A Piezoelectric Accelerometer With Force Balance Control

• Main Author: 彭浩源
• Other Authors: Chen , Tsung-Lin
• Format: Others
• Language: zh-TW
• Published: 2010
• Online Access: http://ndltd.ncl.edu.tw/handle/11554590634758901021

碩士 === 國立交通大學 === 機械工程學系 === 99 === This thesis presents a design, modeling, and control of a piezoelectric accelerometer. The fabricated piezoelectric accelerometer features built-in sensor and actuator so that it can perform the force-balance measurement when feedback control applies. The fabricated accelerometer was well calibrated. The calibration methods and a complete setup for the force-balance feedback controls are also presented in this thesis. This piezoelectric accelerometer is designed to be a sandwich-structure cantilever beam with piezoelectric materials on the top and bottom, and a copper layer in the middle. The piezoelectric layer on the top and bottom are divided into two sections: one for actuation and one for sensing. The top and bottom piezoelectric layers form a bi-morph structure.

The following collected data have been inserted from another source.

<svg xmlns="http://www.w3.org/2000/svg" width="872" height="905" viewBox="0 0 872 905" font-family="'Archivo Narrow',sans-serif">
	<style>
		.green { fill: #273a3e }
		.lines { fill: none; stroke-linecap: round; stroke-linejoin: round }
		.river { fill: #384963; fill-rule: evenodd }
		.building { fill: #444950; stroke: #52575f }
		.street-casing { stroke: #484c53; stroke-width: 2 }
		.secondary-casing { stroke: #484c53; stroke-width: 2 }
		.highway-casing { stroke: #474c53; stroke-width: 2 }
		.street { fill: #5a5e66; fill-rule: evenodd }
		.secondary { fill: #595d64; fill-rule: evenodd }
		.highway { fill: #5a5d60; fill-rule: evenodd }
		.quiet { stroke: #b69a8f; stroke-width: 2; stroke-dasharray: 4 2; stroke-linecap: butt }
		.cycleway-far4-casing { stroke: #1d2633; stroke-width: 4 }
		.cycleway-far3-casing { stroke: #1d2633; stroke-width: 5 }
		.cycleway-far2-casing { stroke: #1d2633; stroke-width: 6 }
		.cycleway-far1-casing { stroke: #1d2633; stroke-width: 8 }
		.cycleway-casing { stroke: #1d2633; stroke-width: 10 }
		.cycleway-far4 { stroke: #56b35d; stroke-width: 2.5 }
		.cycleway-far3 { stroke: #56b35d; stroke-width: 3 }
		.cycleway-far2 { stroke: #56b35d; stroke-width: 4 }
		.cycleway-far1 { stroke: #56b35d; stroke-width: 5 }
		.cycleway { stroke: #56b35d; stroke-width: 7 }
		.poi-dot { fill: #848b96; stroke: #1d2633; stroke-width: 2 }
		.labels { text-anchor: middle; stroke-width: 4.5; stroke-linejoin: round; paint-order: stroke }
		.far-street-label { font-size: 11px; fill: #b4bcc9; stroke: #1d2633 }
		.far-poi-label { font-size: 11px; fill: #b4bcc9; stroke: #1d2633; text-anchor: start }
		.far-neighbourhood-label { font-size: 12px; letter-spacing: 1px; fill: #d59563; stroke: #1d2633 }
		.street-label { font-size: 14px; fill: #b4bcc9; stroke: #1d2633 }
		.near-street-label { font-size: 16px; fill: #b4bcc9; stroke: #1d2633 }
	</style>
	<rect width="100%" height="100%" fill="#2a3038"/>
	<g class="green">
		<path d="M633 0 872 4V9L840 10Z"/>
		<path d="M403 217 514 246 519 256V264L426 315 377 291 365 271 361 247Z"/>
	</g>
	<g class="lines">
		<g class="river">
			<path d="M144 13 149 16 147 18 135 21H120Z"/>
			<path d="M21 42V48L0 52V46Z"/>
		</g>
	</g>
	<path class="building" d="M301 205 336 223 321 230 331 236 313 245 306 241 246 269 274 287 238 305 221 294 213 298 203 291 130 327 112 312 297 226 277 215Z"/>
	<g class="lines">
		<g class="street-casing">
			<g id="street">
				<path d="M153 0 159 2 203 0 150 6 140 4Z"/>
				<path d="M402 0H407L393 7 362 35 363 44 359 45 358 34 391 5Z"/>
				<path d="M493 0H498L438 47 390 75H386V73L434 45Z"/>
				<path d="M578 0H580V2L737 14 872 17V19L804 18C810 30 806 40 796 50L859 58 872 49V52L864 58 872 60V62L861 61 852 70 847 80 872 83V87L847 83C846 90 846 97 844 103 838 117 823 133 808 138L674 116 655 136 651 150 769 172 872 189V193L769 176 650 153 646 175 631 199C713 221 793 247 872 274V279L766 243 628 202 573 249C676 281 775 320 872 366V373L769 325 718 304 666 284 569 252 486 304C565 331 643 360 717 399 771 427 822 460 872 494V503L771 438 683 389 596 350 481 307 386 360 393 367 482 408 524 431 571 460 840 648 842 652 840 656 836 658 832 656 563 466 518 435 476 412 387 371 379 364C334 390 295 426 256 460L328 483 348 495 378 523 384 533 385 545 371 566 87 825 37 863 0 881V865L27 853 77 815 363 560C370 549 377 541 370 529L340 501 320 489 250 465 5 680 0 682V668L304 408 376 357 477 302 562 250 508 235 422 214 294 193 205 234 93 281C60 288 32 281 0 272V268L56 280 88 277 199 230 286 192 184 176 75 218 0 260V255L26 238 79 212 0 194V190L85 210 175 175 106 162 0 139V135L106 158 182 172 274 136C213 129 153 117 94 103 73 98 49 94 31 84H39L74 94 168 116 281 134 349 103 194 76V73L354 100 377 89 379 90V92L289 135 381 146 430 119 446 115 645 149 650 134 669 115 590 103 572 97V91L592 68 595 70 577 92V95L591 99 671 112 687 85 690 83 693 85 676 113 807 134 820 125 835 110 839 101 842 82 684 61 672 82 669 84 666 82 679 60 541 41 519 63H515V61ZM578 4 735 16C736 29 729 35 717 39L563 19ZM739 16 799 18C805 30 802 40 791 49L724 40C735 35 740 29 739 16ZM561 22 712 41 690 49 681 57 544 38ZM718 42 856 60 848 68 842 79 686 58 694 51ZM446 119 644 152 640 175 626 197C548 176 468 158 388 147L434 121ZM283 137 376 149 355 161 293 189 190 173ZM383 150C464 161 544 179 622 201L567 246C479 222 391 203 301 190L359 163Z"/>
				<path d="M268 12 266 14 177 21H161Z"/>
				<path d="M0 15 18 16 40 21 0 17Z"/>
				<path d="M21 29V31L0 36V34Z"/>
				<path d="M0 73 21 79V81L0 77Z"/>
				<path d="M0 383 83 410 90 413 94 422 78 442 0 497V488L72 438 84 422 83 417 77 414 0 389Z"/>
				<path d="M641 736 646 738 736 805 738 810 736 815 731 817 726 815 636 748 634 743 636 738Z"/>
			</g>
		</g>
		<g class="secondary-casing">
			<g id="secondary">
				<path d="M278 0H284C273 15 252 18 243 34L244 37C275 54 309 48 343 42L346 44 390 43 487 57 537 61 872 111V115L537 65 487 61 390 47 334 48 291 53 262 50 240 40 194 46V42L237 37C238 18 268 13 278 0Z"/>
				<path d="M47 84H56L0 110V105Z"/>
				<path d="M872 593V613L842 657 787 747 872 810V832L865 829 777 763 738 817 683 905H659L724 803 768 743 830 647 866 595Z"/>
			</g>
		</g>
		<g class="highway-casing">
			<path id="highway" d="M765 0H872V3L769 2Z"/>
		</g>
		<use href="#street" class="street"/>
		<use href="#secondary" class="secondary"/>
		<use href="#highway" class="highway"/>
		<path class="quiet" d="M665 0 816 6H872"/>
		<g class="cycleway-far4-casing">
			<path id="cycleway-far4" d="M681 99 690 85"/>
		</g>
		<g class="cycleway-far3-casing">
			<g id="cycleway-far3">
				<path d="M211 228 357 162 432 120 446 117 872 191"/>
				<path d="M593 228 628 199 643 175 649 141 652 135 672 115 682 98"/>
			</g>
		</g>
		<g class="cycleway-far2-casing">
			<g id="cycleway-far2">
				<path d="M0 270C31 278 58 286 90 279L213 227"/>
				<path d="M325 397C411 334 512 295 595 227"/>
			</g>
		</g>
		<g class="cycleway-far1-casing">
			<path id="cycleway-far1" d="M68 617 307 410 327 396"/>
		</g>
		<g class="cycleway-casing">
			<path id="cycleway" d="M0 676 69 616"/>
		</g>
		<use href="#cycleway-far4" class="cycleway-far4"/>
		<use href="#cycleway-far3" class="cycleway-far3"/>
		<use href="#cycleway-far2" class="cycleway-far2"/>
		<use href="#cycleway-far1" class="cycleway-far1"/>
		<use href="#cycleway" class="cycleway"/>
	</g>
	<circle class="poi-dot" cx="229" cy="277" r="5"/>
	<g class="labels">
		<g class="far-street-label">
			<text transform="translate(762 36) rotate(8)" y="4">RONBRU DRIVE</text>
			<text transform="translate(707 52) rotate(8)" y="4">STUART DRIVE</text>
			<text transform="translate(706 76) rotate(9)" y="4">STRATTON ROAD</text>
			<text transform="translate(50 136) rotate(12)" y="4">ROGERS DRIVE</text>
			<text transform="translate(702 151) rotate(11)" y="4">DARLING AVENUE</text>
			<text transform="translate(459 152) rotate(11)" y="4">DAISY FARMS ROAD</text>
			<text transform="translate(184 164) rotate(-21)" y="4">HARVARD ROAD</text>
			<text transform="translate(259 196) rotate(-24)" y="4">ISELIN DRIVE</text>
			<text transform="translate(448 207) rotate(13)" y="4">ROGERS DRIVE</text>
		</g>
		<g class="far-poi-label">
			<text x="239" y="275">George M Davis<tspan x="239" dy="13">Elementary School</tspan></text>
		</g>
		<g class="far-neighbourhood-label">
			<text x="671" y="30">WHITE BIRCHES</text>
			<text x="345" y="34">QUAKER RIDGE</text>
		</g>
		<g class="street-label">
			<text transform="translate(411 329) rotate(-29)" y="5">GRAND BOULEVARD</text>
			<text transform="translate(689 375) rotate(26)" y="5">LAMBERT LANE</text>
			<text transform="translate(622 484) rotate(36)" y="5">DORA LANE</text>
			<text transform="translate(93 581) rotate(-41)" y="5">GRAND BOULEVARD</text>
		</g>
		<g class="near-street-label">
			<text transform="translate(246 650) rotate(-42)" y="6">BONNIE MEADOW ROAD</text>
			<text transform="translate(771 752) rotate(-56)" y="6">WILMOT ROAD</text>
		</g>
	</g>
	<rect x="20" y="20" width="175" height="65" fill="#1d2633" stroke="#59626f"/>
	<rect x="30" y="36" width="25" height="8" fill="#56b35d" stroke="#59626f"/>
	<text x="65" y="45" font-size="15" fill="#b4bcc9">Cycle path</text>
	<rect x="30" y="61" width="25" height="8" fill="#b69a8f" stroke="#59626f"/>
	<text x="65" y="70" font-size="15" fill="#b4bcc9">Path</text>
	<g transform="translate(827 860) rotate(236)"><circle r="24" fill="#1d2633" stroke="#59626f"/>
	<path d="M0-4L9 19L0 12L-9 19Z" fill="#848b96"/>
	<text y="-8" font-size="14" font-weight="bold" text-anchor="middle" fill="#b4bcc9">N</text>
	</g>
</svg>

Meaning that, this accelerometer uses a bi-morph piezoelectric structure to bend the copper layer, and a bi-morph piezoelectric structure to sense the deflection of the cantilever beam. A theoretical model is derived to describe the dynamic behaviors of this voltage-in/acceleration-in and voltage-out accelerometer. To verify the feasibility of this model, not only did finite element simulations, but also experimentally data were obtained using the Laser Doppler Vibrometer. The results from the theoretical model, FEM simulations, and experimental data are consistent with each other. To experiment on a force-balance control piezoelectric accelerometer, we first did the system identification to obtain system model. Secondly, we verified simple P and PI controllers using MatLab tools. Lastly, this controller was implemented using C-codes on a DSP platform. The simulation results and experimental results show that the proposed force-balance control can increase the system bandwidth by 40Hz, especially in improving the low frequency response. This thesis completes the design, fabrication, and modeling of a force-balance piezoelectric accelerometer. However, due to time limitation, only some preliminary results were obtained for the force-balance control. More research items are listed in the future work.